In the current system every student who gets a bachelor’s degree receives a financial grant from the government. Outside those six years, if a student wants to pursue a masteral degree, he or she can get a study loan from the government. This is payable after he or she gets a job and income that will enable him or her to pay the government. But some students take 11 years to finish school.

If implemented as planned, overstaying students will immediately be fined this coming September.

Support for the academe

To show support and solidarity with the Dutch academe, some Filipino students joined the Friday rally.

Hiyasmin Saturay, daughter of a refugee who wants to enter a Dutch university next year, said the government should focus instead on helping students get a better quality of education.
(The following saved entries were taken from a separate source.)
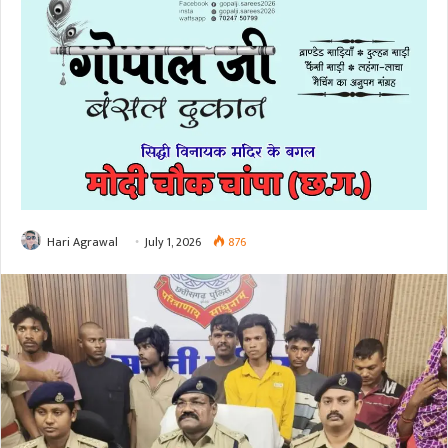
Hari Agrawal
July 1, 2026
876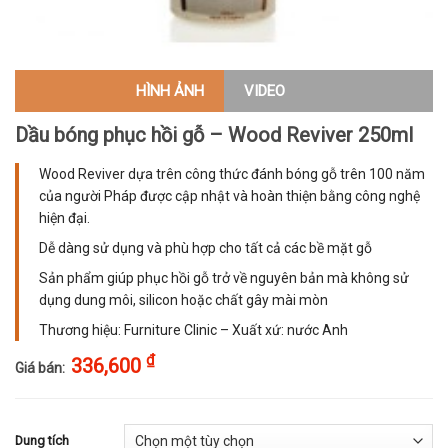
HÌNH ẢNH
VIDEO
Dầu bóng phục hồi gỗ – Wood Reviver 250ml
Wood Reviver dựa trên công thức đánh bóng gỗ trên 100 năm
của người Pháp được cập nhật và hoàn thiện bằng công nghệ
hiện đại.
Dễ dàng sử dụng và phù hợp cho tất cả các bề mặt gỗ
Sản phẩm giúp phục hồi gỗ trở về nguyên bản mà không sử
dụng dung môi, silicon hoặc chất gây mài mòn
Thương hiệu: Furniture Clinic – Xuất xứ: nước Anh
₫
336,600
Giá bán:
Dung tích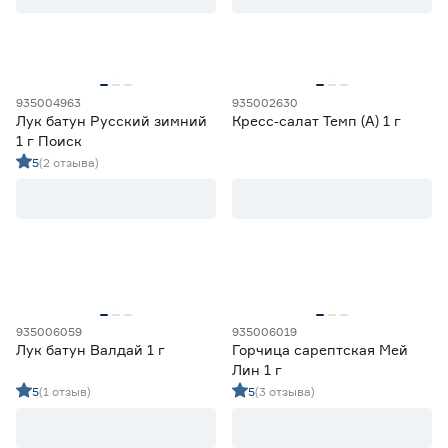
935004963
935002630
Лук батун Русский зимний
Кресс‑салат Темп (А) 1 г
1 г Поиск
5
(2 отзыва)
935006059
935006019
Лук батун Валдай 1 г
Горчица сарептская Мей
Лин 1 г
5
(1 отзыв)
5
(3 отзыва)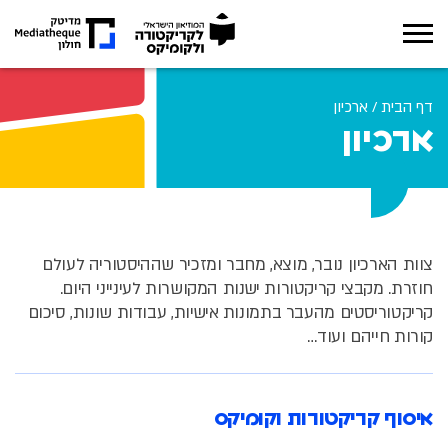
אודות
דף הבית
/
ארכיון
ארכיון
תערוכות
מה קורה במוזיאון
חינוך
צוות הארכיון נובר, מוצא, מחבר ומזכיר שההיסטוריה לעולם
חוזרת. מקבצי קריקטורות ישנות המקושרות לעינייני היום.
ארכיון
קריקטוריסטים מהעבר בתמונות אישיות, עבודות שונות, סיכום
קורות חייהם ועוד…
מגזין
צור קשר
איסוף קריקטורות וקומיקס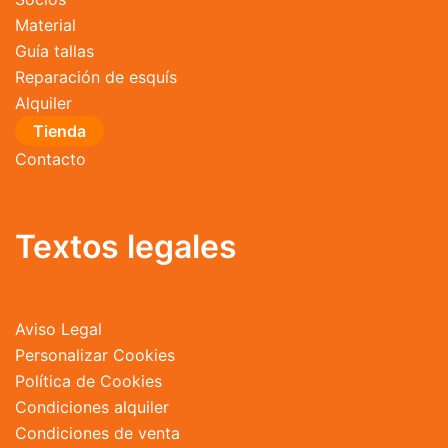
Material
Guía tallas
Reparación de esquís
Alquiler
Tienda
Contacto
Textos legales
Aviso Legal
Personalizar Cookies
Política de Cookies
Condiciones alquiler
Condiciones de venta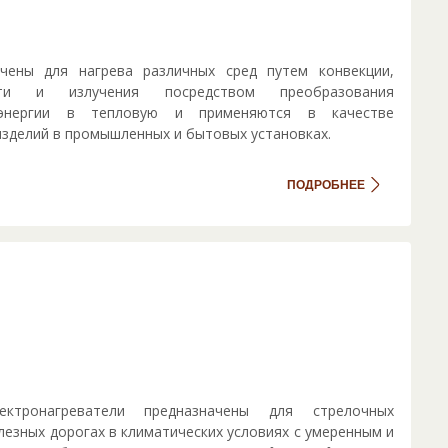
чены для нагрева различных сред путем конвекции,
ости и излучения посредством преобразования
 энергии в тепловую и применяются в качестве
зделий в промышленных и бытовых установках.
ПОДРОБНЕЕ
ектронагреватели предназначены для стрелочных
лезных дорогах в климатических условиях с умеренным и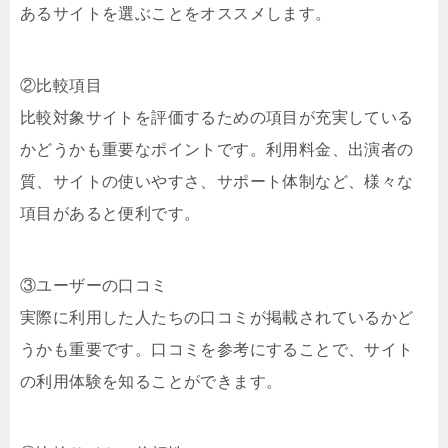
あるサイトを選ぶことをオススメします。
②比較項目
比較対象サイトを評価するための項目が充実している
かどうかも重要なポイントです。利用料金、出演者の
質、サイトの使いやすさ、サポート体制など、様々な
項目があると便利です。
③ユーザーの口コミ
実際に利用した人たちの口コミが掲載されているかど
うかも重要です。口コミを参考にすることで、サイト
の利用体験を知ることができます。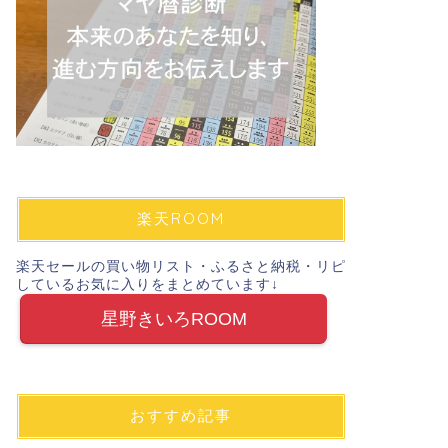
楽天ROOM
楽天セールの買い物リスト・ふるさと納税・リピ
しているお気に入りをまとめています↓
星野きいろROOM
おすすめ記事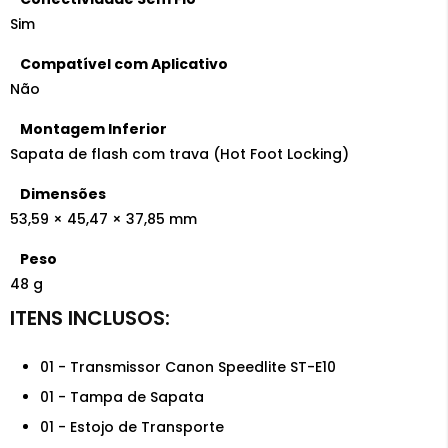
Sim
Compatível com Aplicativo
Não
Montagem Inferior
Sapata de flash com trava (Hot Foot Locking)
Dimensões
53,59 × 45,47 × 37,85 mm
Peso
48 g
01 - Transmissor Canon Speedlite ST-E10
01 - Tampa de Sapata
01 - Estojo de Transporte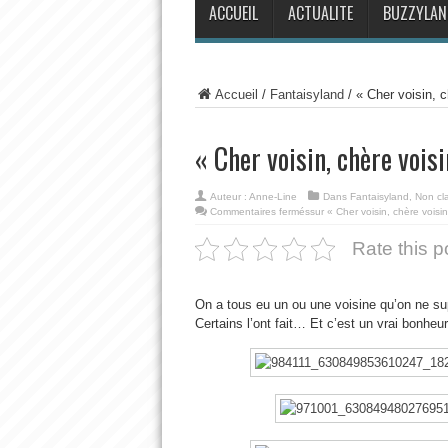
ACCUEIL
ACTUALITE
BUZZYLAN
Accueil
/
Fantaisyland
/
« Cher voisin, c
« Cher voisin, chère vois
Auteur :
Anne-Line
Dans
Fantaisyland
,
Non cl
Commentaires fermés
sur « Cher voisin, chère voisi
Rate this p
On a tous eu un ou une voisine qu’on ne supp
Certains l’ont fait… Et c’est un vrai bonheu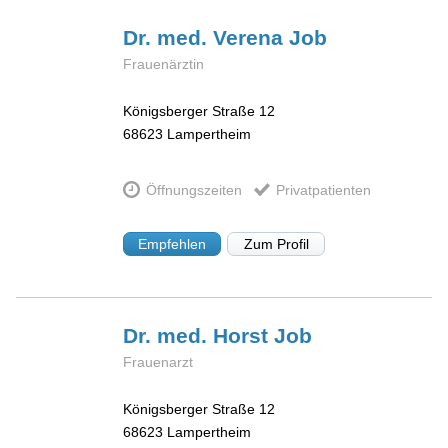
Dr. med. Verena
Job
Frauenärztin
Königsberger Straße 12
68623
Lampertheim
Öffnungszeiten
Privatpatienten
Empfehlen
Zum Profil
Dr. med. Horst
Job
Frauenarzt
Königsberger Straße 12
68623
Lampertheim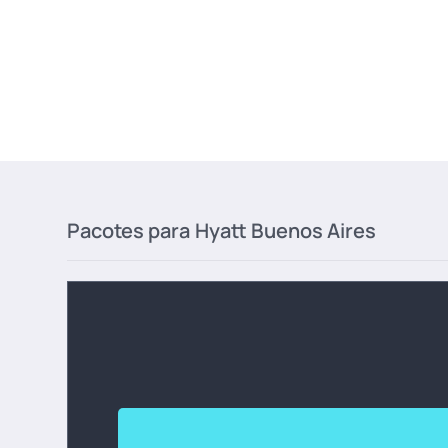
Pacotes para
Hyatt Buenos Aires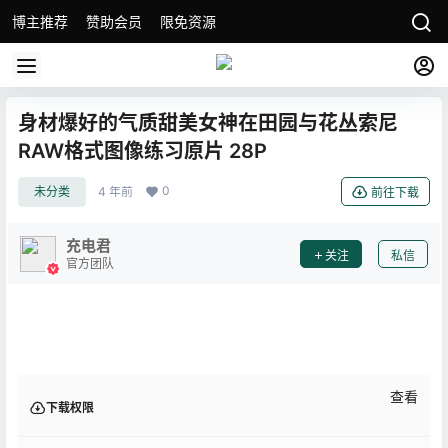
博主推荐
赞助会员
限免资源
身材爆好的气质甜美女神在田园与花丛索尼
RAW格式图像练习原片 28P
0
未分类
4 年前
前往下载
充电君
关注
私信
官方团队
查看
下载权限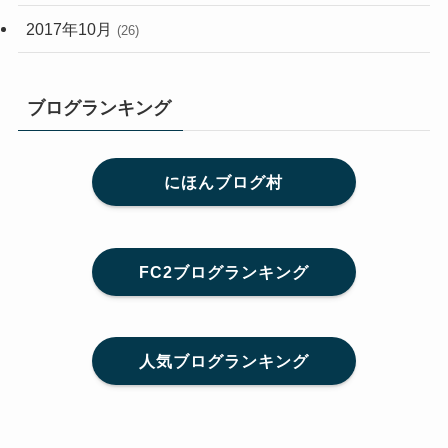
2017年10月
(26)
ブログランキング
にほんブログ村
FC2ブログランキング
人気ブログランキング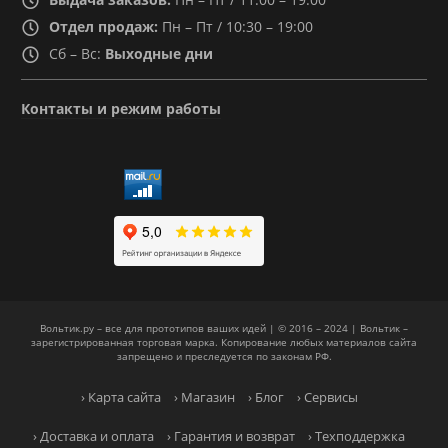
Отдел продаж:
Пн – Пт / 10:30 – 19:00
Сб – Вс:
Выходные дни
Контакты и режим работы
Вольтик.ру – все для прототипов ваших идей | © 2016 – 2024 | Вольтик –
зарегистрированная торговая марка. Копирование любых материалов сайта
запрещено и преследуется по законам РФ.
› Карта сайта
› Магазин
› Блог
› Сервисы
› Доставка и оплата
› Гарантия и возврат
› Техподдержка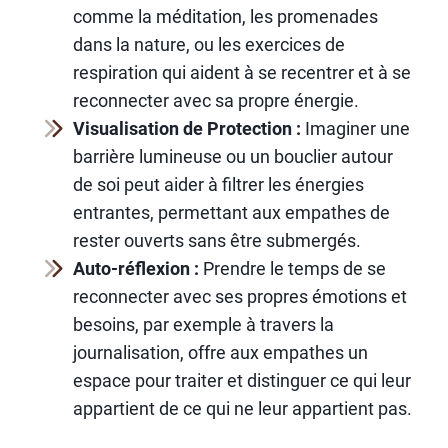
comme la méditation, les promenades
dans la nature, ou les exercices de
respiration qui aident à se recentrer et à se
reconnecter avec sa propre énergie.
Visualisation de Protection :
Imaginer une
barrière lumineuse ou un bouclier autour
de soi peut aider à filtrer les énergies
entrantes, permettant aux empathes de
rester ouverts sans être submergés.
Auto-réflexion :
Prendre le temps de se
reconnecter avec ses propres émotions et
besoins, par exemple à travers la
journalisation, offre aux empathes un
espace pour traiter et distinguer ce qui leur
appartient de ce qui ne leur appartient pas.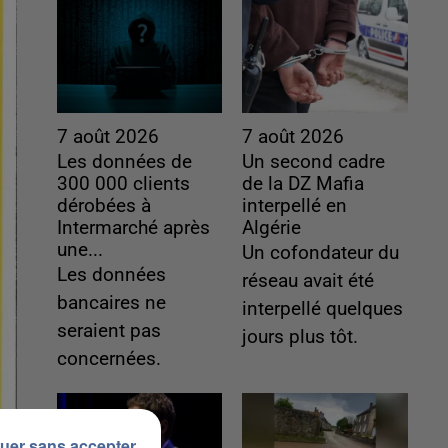
7 août 2026
7 août 2026
Les données de
Un second cadre
300 000 clients
de la DZ Mafia
dérobées à
interpellé en
Intermarché après
Algérie
une...
Un cofondateur du
Les données
réseau avait été
bancaires ne
interpellé quelques
seraient pas
jours plus tôt.
concernées.
uer sans accepter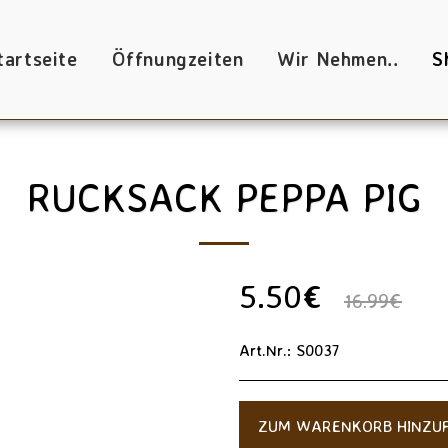
tartseite
Öffnungzeiten
Wir Nehmen..
S
RUCKSACK PEPPA PIG
5.50
€
16.99
€
Art.Nr.:
S0037
ZUM WARENKORB HINZUF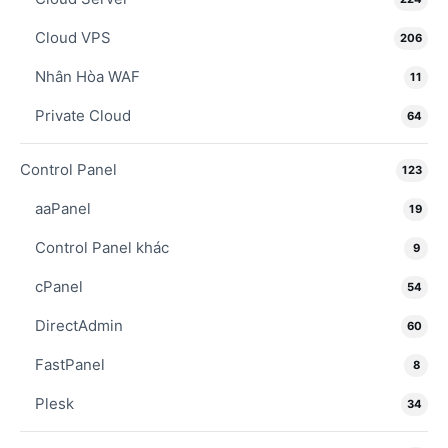
Cloud VPS
206
Nhân Hòa WAF
11
Private Cloud
64
Control Panel
123
aaPanel
19
Control Panel khác
9
cPanel
54
DirectAdmin
60
FastPanel
8
Plesk
34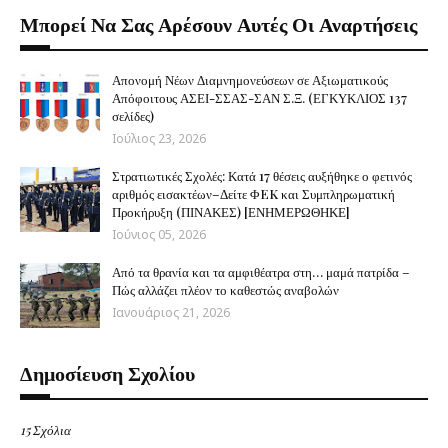
Μπορεί Να Σας Αρέσουν Αυτές Οι Αναρτήσεις
Απονομή Νέων Διαμνημονεύσεων σε Αξιωματικούς
Απόφοιτους ΑΣΕΙ-ΣΣΑΣ-ΣΑΝ Σ.Ξ. (ΕΓΚΥΚΛΙΟΣ 137
σελίδες)
Ιούλιος 23, 2026
Στρατιωτικές Σχολές: Κατά 17 θέσεις αυξήθηκε ο φετινός
αριθμός εισακτέων–Δείτε ΦEK και Συμπληρωματική
Προκήρυξη (ΠΙΝΑΚΕΣ) [ΕΝΗΜΕΡΩΘΗΚΕ]
Ιούνιος 05, 2026
Από τα θρανία και τα αμφιθέατρα στη… μαμά πατρίδα –
Πώς αλλάζει πλέον το καθεστώς αναβολών
Ιανουάριος 21, 2026
Δημοσίευση Σχολίου
15 Σχόλια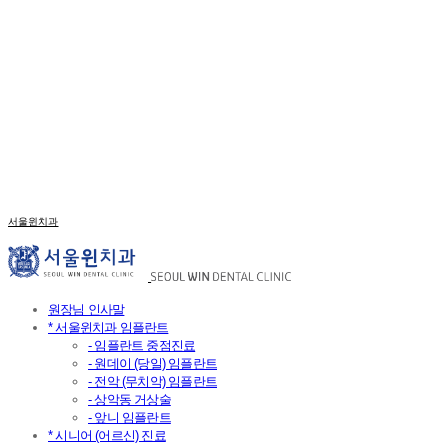
서울윈치과
원장님 인사말
* 서울윈치과 임플란트
- 임플란트 중점진료
- 원데이 (당일) 임플란트
- 전악 (무치악) 임플란트
- 상악동 거상술
- 앞니 임플란트
* 시니어 (어르신) 진료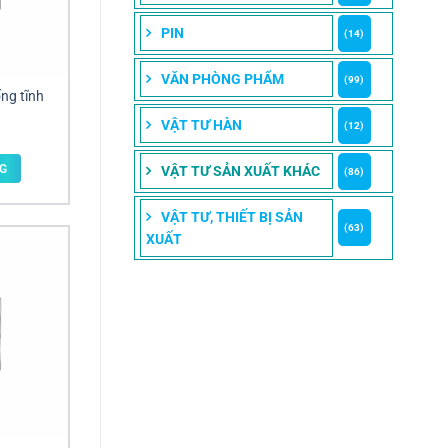
PIN
(14)
VĂN PHÒNG PHẨM
(99)
ng tĩnh
VẬT TƯ HÀN
(12)
G
VẬT TƯ SẢN XUẤT KHÁC
(86)
VẬT TƯ, THIẾT BỊ SẢN
(63)
XUẤT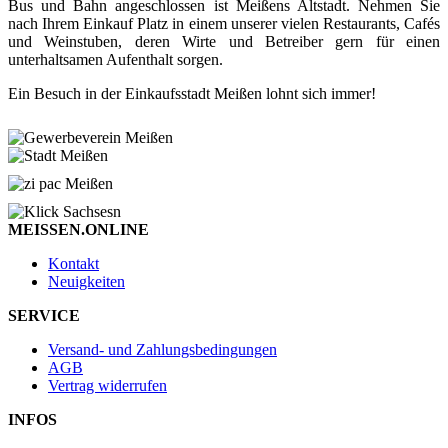
Bus und Bahn angeschlossen ist Meißens Altstadt. Nehmen Sie
nach Ihrem Einkauf Platz in einem unserer vielen Restaurants, Cafés
und Weinstuben, deren Wirte und Betreiber gern für einen
unterhaltsamen Aufenthalt sorgen.
Ein Besuch in der Einkaufsstadt Meißen lohnt sich immer!
MEISSEN.ONLINE
Kontakt
Neuigkeiten
SERVICE
Versand- und Zahlungsbedingungen
AGB
Vertrag widerrufen
INFOS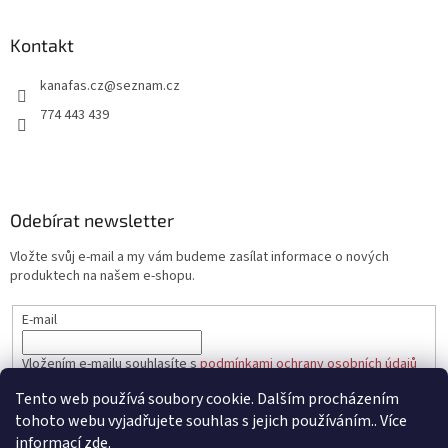
á
p
a
Kontakt
t
kanafas.cz
@
seznam.cz
í
774 443 439
Odebírat newsletter
Vložte svůj e-mail a my vám budeme zasílat informace o nových
produktech na našem e-shopu.
E-mail
Vložením e-mailu souhlasíte s
podmínkami ochrany osobních údajů
Tento web používá soubory cookie. Dalším procházením
PŘIHLÁSIT SE
tohoto webu vyjadřujete souhlas s jejich používáním.. Více
informací
zde
.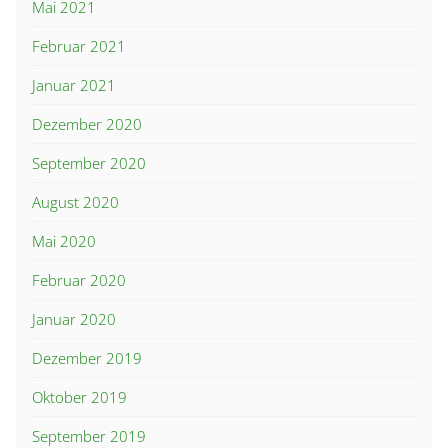
Mai 2021
Februar 2021
Januar 2021
Dezember 2020
September 2020
August 2020
Mai 2020
Februar 2020
Januar 2020
Dezember 2019
Oktober 2019
September 2019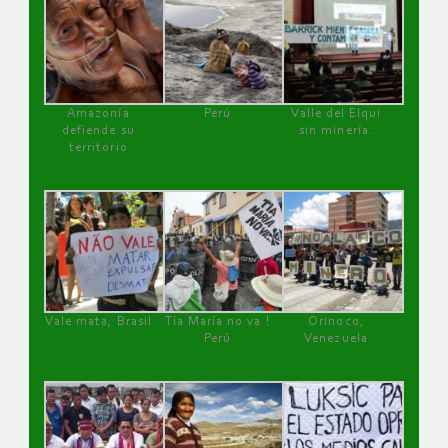
Amazonía
Perú
Valle del Elqui
defiende su
sin minería.
territorio
Vale mata, Brasil
Tía María no va !
Orinoco,
Perú
Venezuela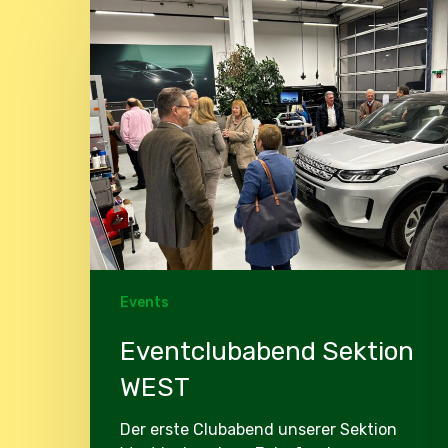
Sektion
WEST
Events
Eventclubabend Sektion
WEST
Der erste Clubabend unserer Sektion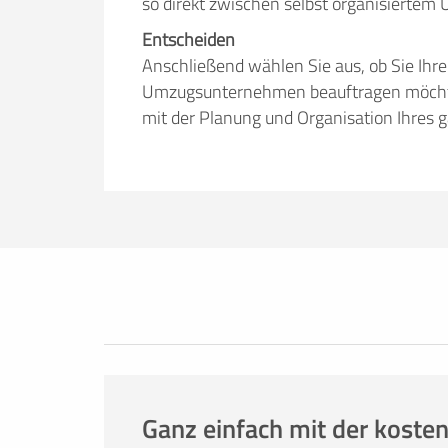
so direkt zwischen selbst organisiert
Entscheiden
Anschließend wählen Sie aus, ob Sie Ihr
Umzugsunternehmen beauftragen möchten.
mit der Planung und Organisation Ihres 
Erfolgreich umziehen
Ob Sie nun lieber selbst umziehen oder
umzuege.de bietet Ihnen nützliche Infor
Tricks. Hier finden Sie alles, was Sie br
Mietwagenbuchung bis hin zur Anfrage 
Ganz einfach mit der kosten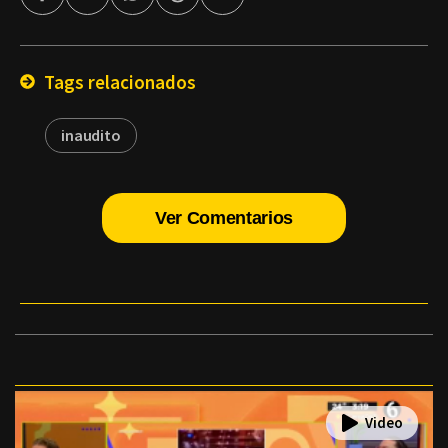
por
Email
Tags relacionados
inaudito
Ver Comentarios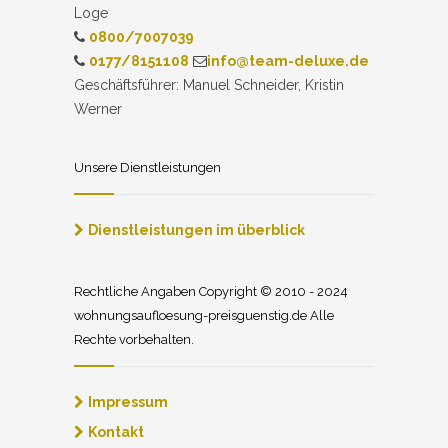
Loge
0800/7007039
0177/8151108
info@team-deluxe.de
Geschäftsführer: Manuel Schneider, Kristin
Werner
Unsere Dienstleistungen
Dienstleistungen im überblick
Rechtliche Angaben Copyright © 2010 - 2024
wohnungsaufloesung-preisguenstig.de Alle
Rechte vorbehalten.
Impressum
Kontakt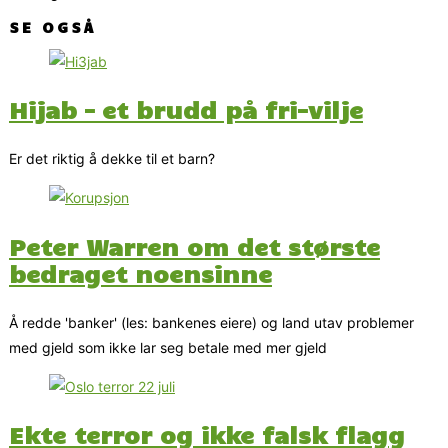
SE OGSÅ
Hijab – et brudd på fri-vilje
Er det riktig å dekke til et barn?
Peter Warren om det største
bedraget noensinne
Å redde 'banker' (les: bankenes eiere) og land utav problemer
med gjeld som ikke lar seg betale med mer gjeld
Ekte terror og ikke falsk flagg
In recent years, the Dutch ranking in the list of the world’s top quality education continues to slide.

“Nandito ako ngayon para makiisa sa mga estudyante para tutulan ang pinaplano ng gobyerno na pinapagbayad ang estudyante ng lumalagpas sa study nila. Ang lumalabas, sila 'yung nagbabayad sa mga kakulangan ng gobyerno sa quality ng education, sa mali sa economy. Maghihirap ang mga estudyante. Ano na ang mangyayari sa kinabukasan nila?” said Saturay.

Meanwhile Kim Gargar, a Filipino scholar studying in Groningen, joined the protest to heed the call of the academe to oppose the budget cut.

“Pumunta ako dito para makiisa sa Dutch academic community. Isyu naman talaga nila ito although sa atin talaga mas malaki ang problema ng academe kaya kailangan ng international solidarity na din sa mga kapwa natin academecian dito sa Netherlands,” said Gargar.

No abrupt change

The rally showed most protesters waving “Op-Rutte” banners to criticize the policies of the new government led by Prime Minister Mark Rutte.

In his speech during the evening of the demonstration, Rutte said there will be no abrupt changes in the new education policies that they are pushing. He said the budget cut is necessary in order to bring the government’s finances in order.

The prime minister also appealed to the universities to use their reserve funds to alleviate the effect of the budget cut.